Diners say the food is fantastic at the cookhouse, and you "get to kind of burn the calories before you have the big meal," as one visitor said.

"We prep everything down at the nordic center but everything is fresh, everything's made from scratch, our soups, our buffalo burgers we marinate the meat, we stuff them with feta cheese; hand-made burgers every day; the chicken same way, homemade teriyaki sauce, wild rice mix that we do with that -- our red potatoes, sweet potato hand seasoned," chef John Fulton said. "And then everything is brought up here fresh and then cooked to order as people get up here."

There are two seatings for lunch -- noon and 1:30 p.m.on the weekends. Dinner is served every night of the week.

"For dinner we have elk tenderloin, rack of lamb, oven-baked chicken and wild Alaskan salmon," Fulton said.

Tennessee Pass Skiing
Cross country skiing on Tennessee Pass (credit: CBS)

Roxanne Hall teaches cross country skiing at the Tennesse Pass Nordic Center, which maintains the trail system that includes the path to the cookhouse.

"The trails are very good for beginners. We also have intermediate and very difficult trails as well," Hall said. "The best part of this nordic center is we don't have a lot of crowds, so it's wonderful."

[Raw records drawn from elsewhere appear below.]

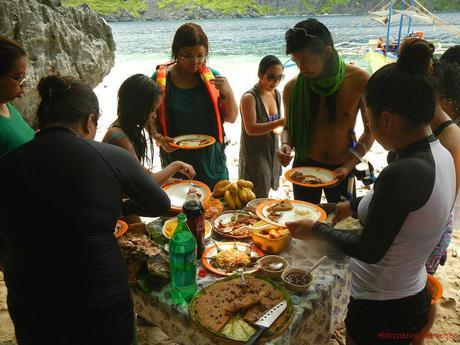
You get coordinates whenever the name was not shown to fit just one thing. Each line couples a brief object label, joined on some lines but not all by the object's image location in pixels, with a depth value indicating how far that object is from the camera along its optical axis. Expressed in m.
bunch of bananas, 2.64
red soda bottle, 1.94
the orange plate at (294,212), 2.31
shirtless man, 2.83
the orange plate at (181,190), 2.62
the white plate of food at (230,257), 1.93
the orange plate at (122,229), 2.12
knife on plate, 1.38
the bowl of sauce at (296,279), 1.75
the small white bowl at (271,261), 1.84
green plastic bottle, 1.68
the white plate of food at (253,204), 2.54
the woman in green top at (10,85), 2.38
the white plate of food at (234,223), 2.26
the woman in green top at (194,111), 3.46
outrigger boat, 18.94
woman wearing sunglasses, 4.00
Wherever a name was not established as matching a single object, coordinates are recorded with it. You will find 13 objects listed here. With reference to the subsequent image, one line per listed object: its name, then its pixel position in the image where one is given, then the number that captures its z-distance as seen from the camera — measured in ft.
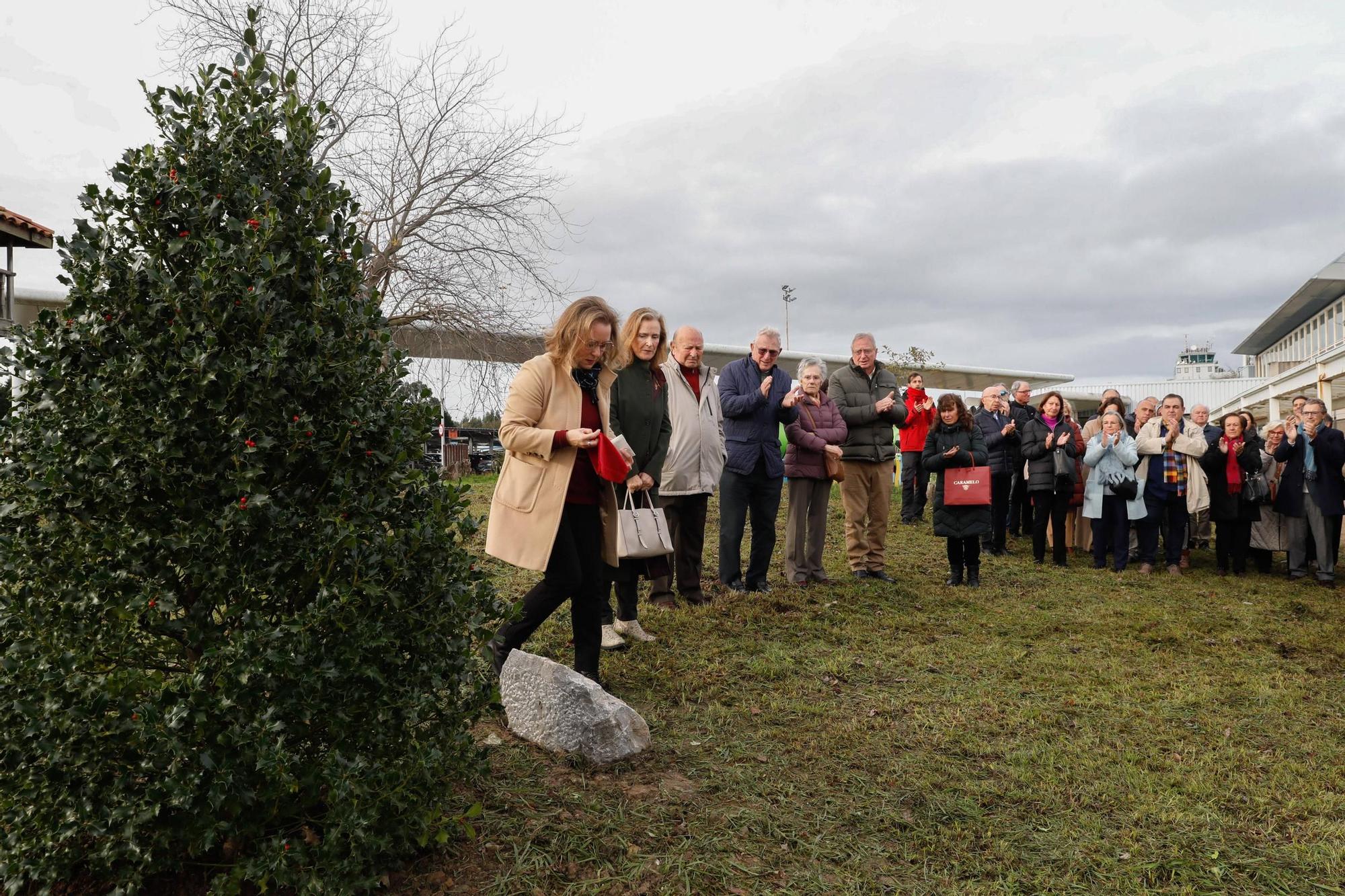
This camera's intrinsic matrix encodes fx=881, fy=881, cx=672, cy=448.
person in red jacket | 40.06
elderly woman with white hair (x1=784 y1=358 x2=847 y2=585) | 24.68
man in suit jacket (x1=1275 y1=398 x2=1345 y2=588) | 28.45
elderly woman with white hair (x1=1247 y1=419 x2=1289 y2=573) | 30.68
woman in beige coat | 12.97
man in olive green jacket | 26.35
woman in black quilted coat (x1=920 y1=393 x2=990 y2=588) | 26.05
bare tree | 55.36
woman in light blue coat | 29.35
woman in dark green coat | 16.53
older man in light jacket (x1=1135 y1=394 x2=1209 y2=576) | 29.55
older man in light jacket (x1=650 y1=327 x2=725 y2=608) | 21.67
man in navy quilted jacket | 23.22
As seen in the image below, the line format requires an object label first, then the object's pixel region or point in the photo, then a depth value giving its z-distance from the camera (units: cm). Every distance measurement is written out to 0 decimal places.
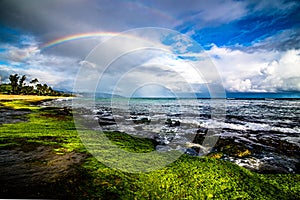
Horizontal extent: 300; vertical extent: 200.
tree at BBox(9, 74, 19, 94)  9072
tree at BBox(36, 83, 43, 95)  11926
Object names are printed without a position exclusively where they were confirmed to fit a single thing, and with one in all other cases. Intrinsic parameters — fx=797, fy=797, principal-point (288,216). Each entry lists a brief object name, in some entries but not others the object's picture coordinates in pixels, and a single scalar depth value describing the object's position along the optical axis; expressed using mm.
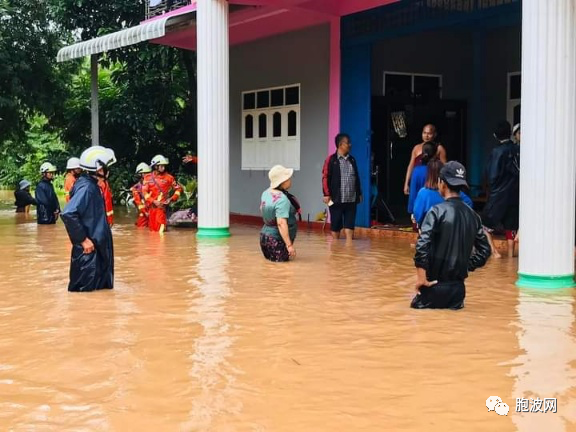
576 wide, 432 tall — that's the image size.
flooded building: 12992
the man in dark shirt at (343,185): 12023
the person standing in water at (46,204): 16594
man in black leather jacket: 6152
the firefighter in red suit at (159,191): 14227
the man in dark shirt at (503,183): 9656
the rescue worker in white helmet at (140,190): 14438
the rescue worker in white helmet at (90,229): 7426
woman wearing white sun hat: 9203
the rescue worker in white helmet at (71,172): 13414
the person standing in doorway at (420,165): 10297
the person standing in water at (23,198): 20328
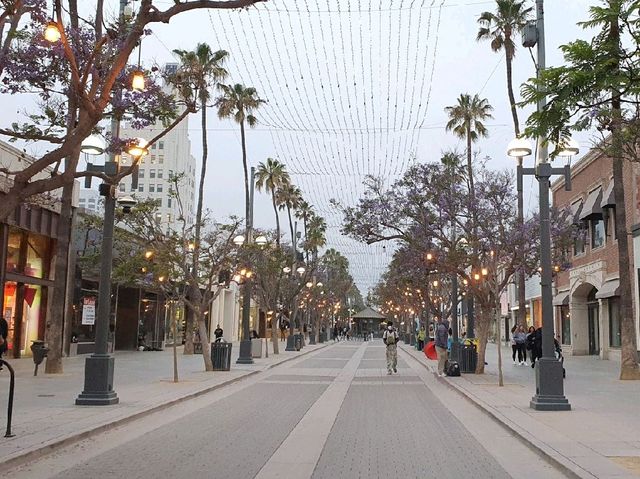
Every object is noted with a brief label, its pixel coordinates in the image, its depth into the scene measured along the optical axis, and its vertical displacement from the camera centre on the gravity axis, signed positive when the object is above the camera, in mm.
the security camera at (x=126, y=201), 17616 +3288
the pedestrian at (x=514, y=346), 29594 -455
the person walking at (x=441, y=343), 21734 -280
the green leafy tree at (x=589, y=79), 6254 +2416
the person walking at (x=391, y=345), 24219 -419
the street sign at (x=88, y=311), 34219 +870
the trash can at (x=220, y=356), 24188 -887
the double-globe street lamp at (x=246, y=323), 28078 +347
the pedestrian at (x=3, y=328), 18945 -36
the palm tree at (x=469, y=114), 37562 +12060
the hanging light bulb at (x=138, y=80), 11195 +4063
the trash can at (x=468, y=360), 23297 -851
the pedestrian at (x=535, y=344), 24891 -302
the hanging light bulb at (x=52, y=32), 8945 +3874
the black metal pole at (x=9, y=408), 9672 -1148
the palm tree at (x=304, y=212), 56581 +10003
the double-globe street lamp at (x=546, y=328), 13352 +159
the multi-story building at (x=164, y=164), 113375 +27445
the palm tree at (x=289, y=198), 50359 +10121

Skier Dave Bott says it's rare not to have the trails all to himself when he's out on Fish Flats, an open part of the trail system. He's been going there for years.

"When it started up, it was definitely a little handful of crooked, narrow trails, and over the course of those years that I've skied here, the product in terms of trails has just unfolded beautifully into what I consider a top nordic experience," Bott said. "We just never have taken it for granted and we're never not awestruck at our surroundings."

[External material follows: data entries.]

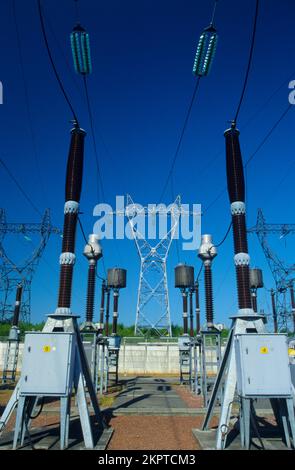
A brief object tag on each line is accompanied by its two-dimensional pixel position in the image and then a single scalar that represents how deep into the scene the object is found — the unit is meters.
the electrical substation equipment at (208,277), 18.86
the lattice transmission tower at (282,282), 45.13
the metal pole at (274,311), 43.72
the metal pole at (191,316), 27.65
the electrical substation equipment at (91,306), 18.09
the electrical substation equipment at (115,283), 25.41
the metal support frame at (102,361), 19.18
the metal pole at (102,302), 27.82
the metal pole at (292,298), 36.84
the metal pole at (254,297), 30.99
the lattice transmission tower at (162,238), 44.84
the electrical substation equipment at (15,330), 23.43
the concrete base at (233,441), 7.75
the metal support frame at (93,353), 17.75
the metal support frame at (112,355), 22.40
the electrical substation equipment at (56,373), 7.82
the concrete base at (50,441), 7.79
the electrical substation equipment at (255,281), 32.06
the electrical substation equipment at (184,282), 27.08
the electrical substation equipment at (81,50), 8.61
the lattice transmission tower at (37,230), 44.97
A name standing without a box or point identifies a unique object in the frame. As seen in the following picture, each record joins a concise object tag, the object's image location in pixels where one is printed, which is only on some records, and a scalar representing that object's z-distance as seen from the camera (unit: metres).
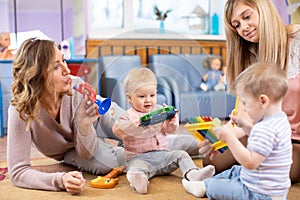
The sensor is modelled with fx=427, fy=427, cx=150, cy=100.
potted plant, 3.67
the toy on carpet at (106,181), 1.46
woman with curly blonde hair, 1.35
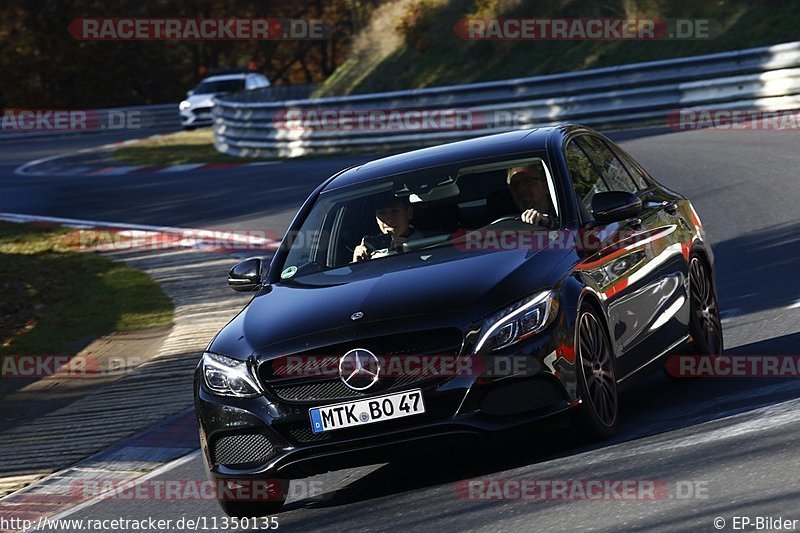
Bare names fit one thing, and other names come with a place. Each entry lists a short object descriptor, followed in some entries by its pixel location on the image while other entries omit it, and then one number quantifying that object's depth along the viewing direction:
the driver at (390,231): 15.70
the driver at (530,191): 15.52
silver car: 89.00
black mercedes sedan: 13.14
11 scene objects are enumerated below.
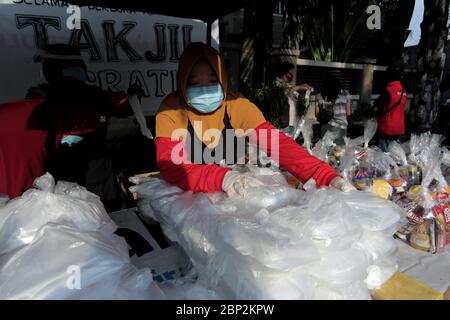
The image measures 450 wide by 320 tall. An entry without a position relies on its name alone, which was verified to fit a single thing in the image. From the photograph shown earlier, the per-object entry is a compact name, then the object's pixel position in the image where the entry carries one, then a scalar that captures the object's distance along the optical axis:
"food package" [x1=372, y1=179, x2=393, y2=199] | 1.39
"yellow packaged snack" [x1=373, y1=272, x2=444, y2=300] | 0.94
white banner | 2.91
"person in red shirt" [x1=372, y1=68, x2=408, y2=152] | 4.10
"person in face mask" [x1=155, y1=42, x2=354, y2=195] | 1.30
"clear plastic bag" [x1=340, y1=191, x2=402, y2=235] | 1.03
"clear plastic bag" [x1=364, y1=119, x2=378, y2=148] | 2.07
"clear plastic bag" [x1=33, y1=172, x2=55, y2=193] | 1.12
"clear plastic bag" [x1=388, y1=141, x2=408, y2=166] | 1.80
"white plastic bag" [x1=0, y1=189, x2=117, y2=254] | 0.91
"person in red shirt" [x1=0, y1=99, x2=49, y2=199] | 1.33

CBS4 found during a recent visit that descriptions of the trails and the cookhouse tended toward the superlative.

"This is the nicest place on Earth," skier Emily Ellingson said.

Long-time visitors to the area probably remember an old trailer that was headquarters for the nordic center in the days before a spiffy building was built in 2005.

"We really knew if we could get out of that trailer and expand into a nicer building and a nicer facility, people would want to come and hang out in the nordic center," owner Ty Hall said. "We serve lunch here, and soups and après ski with beer and wine and things like that. This new facility has been fantastic."

Tennessee Pass Cookhouse
The Tennesse Pass Cookhouse (credit: CBS)

Families like to make it a destination.

"This is, to us, is what Colorado used to be like when we came in the early 1980s," Steve Tarasar from Evergreen said. "We have guests, family from out of town, so this really allows us to give them an experience of Colorado."

And newcomers find their way there as well.

"This is our first time. We're snowshoeing firsts. We're beginners ... at the end of the day we're going to be pros," a newcomer said.

The trails are also home to the Blue Dragons Special Olympics team from Colorado Springs.

"This is the best place in the world to come to," Blue Dragons coordinator Joan Sharp said. "We've come here for 25 years and we come up every weekend for skiing."

Additional Resources

Tennessee Pass Nordic Center and Cookhouse is located at the base of Ski Cooper north of Leadville. The nordic trails are rarely crowded. The new nordic center building has rentals and sales, soups, sandwiches and drinks. It's about a mile trail from the Nordic center to the cookhouse. Go to www.tennesseepass.com for prices, menus and information about the trails.

To get there, take Highway 91 from Copper Mountain to Leadville or Highway 24 from Buena Vista to Leadville. Go north on Highway 24 about 10 miles to the Ski Cooper turnoff. The nordic center is right in the parking lot of the ski area.